Clin Res Cardiol (2023). https://doi.org/10.1007/s00392-023-02180-w

Intravascular lithotripsy of the left main in cardiogenic shock with percutaneous mechanical support
T. Krause1, M. L. Saad1, N. Werner1, J. Leick1
1Innere Medizin III, Krankenhaus der Barmherzigen Brüder Trier, Trier;
Background: Interventional treatment of patients in cardiogenic shock (CS) remains a challenging task. Percutaneous mechanical support (MCS) is being increasingly used in patients with poor left ventricular ejection fraction (LVEF) undergoing high-risk coronary interventions and who are unsuitable for coronary artery bypass graft (CABG) surgery. In addition, treatment of complex coronary artery stenosis, especially in severely calcified coronary vessels, remains a challenge. Preparation of the lesion before stent implantation by super high-pressure balloon, scoring/cutting balloon or rotational atherectomy (RA) devices are established. Intravascular lithotripsy (IVL) is a new technology for lesion preparation.

Case Summary: We present a case of a 61-year-old male patient who was transferred to our centre for an urgent CABG operation (EuroScore 30.6%). He initially presented with chest pain (CCS III), dyspnoea (NYHA II-III) and ST-segment depression in the leads V2-V5. The echocardiography showed an LVEF of 40% with apical akinesia. He underwent coronary angiography and was diagnosed with a 3-vessel disease with a heavily calcified stenosis of the left main (LM), left circumflex artery (LCX) and right coronary artery (RCA) (SYNTAX Score II 50.9) (Fig.1, Fig.2). During the transfer the patient deteriorated into CS needing high dose of vasopressors. At that point the CABG surgery was deferred due to an inacceptable high risk of mortality. We decided to treat the patient interventionally. Because of the CS and the severe multi vessel disease we inserted the Impella device (Abiomed, Aachen) over the left femoral artery first. Revascularization of the RCA (Fig.3) with two drug eluting stents (DES), was followed by percutaneous coronary intervention (PCI) of the LM, LAD und LCX. Adequate plaque modification with semi-compliant and non-compliant balloons failed (Fig.4). Due to the heavily calcified lesions we decided to further prepare the lesions using IVL. 80 cycles (4-6 atm) of IVL in LM, ostial LAD and ostial LCX (Fig. 5) resulting in an adequate lesion preparation (Fig.6) followed by DES implantation in LM, LAD and LCX in TAP technique (Fig.7, Fig. 8). After dosage reduction of the vasopressors and discussion in the heart team, we decided to postpone the treatment (CABG vs. PCI) of the remaining lesions. The MCS device was successfully weaned and removed after two days. At discharge the LVEF returned to normal and a myocardial scintigraphy showed a remaining 12% ischemia in the LCX area which is planned in 12/2022.

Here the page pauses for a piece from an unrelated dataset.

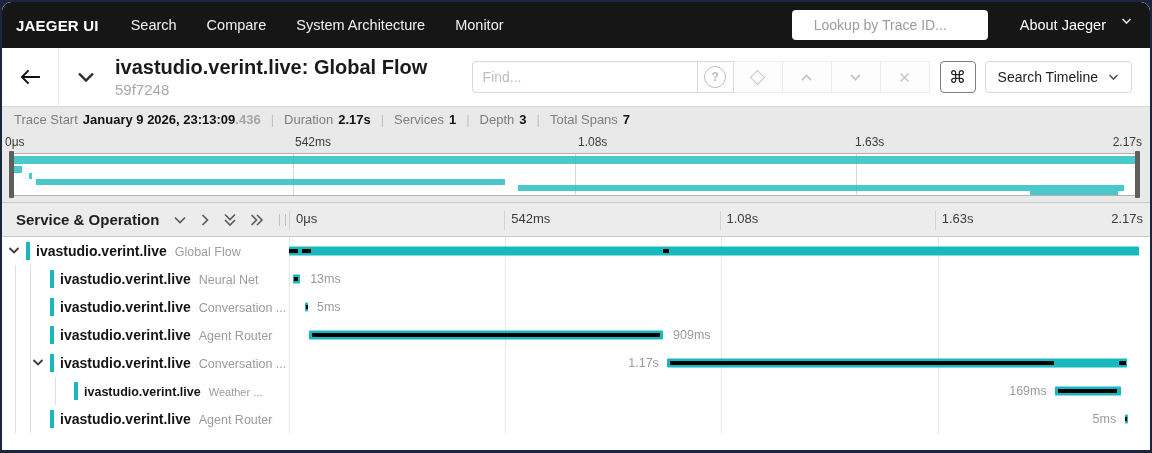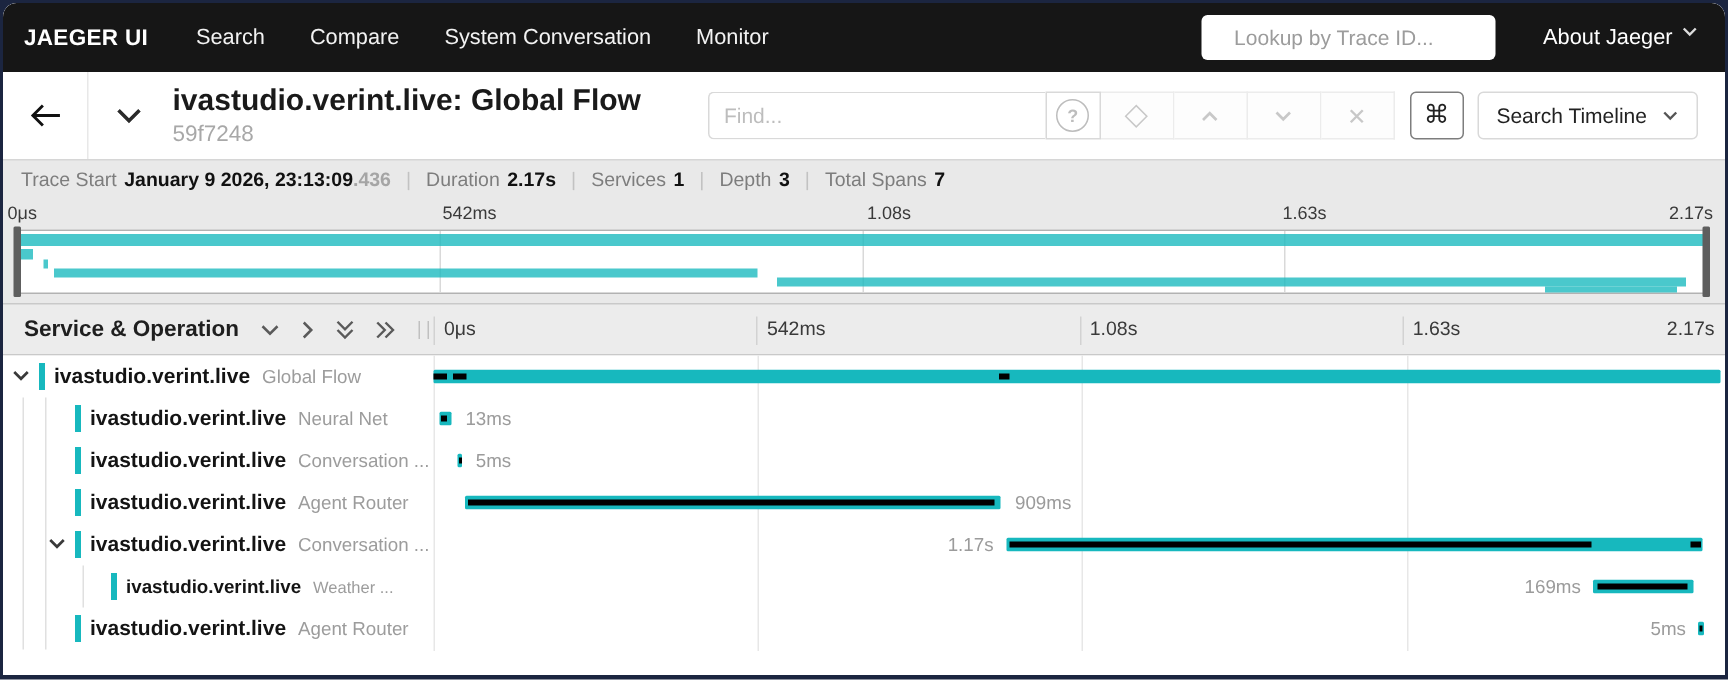"System Conversation" span.navlink { text: Conversation -> Architecture }
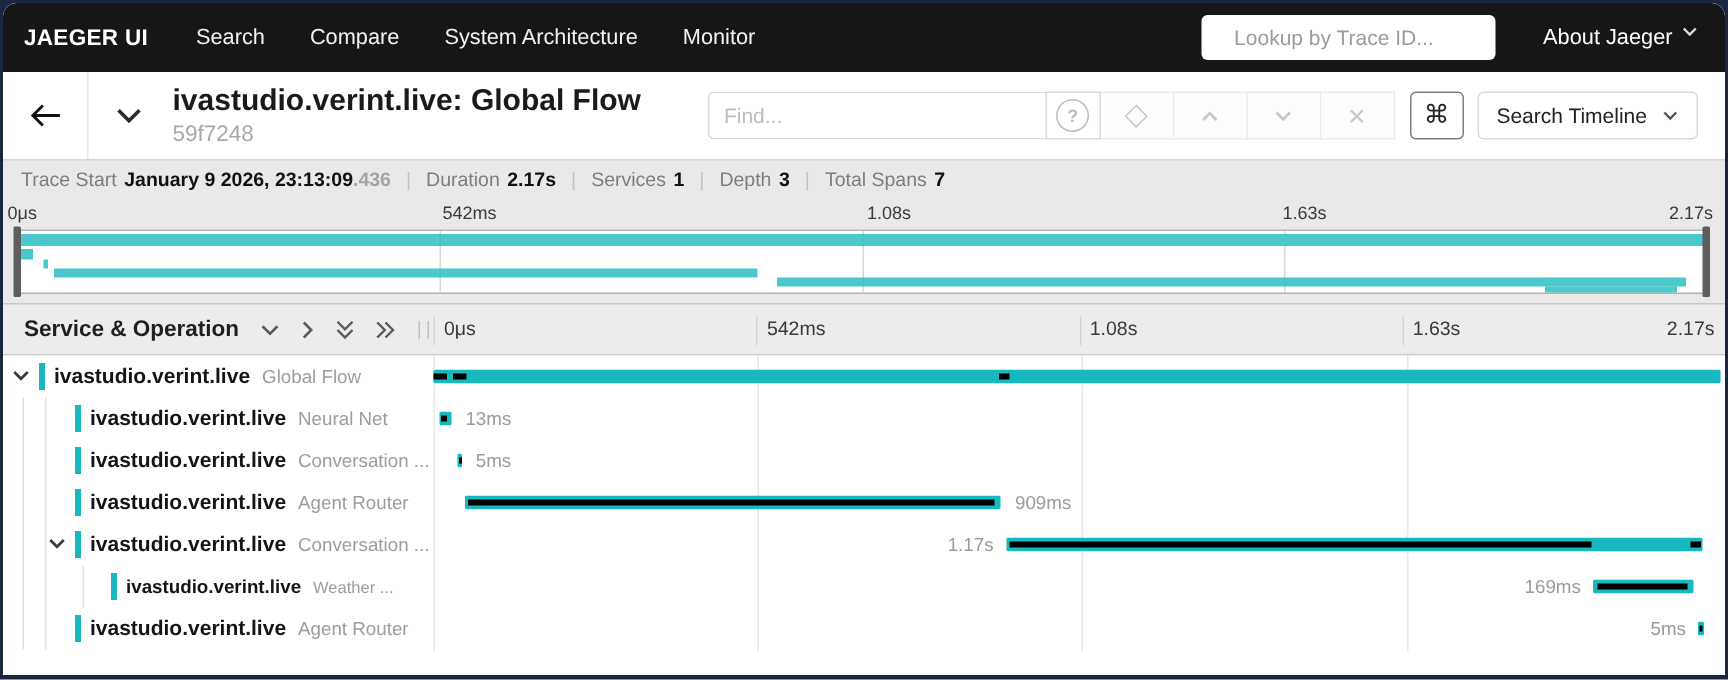"About Jaeger" .about { gap: 6px -> 15px }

Discussion: With no option for CABG surgery the only alternative was an interventional approach. Considering the grade of calcification, plaque modification options include balloon-based strategies or RA devices. In our case a RA device was avoided due to the high risk of plaque shift and/or total occlusion of the non-RA vessel. With the need of two guidewires, like in this case, IVL is an alternative way to prepare heavily calcified lesions, especially of the LM. However, the need of multiple temporarily balloon occlusions of the LM in IVL puts the patient at a higher risk for further hemodynamical deterioration. Therefore, the hemodynamical support of the MCS device in combination with IVL of the LM made it possible to treat this patient under safe and stress-free conditions. Based on our experience the combination of the MCS with IVL, even in the LM, in patients with severe CS is a feasible and safe treatment option.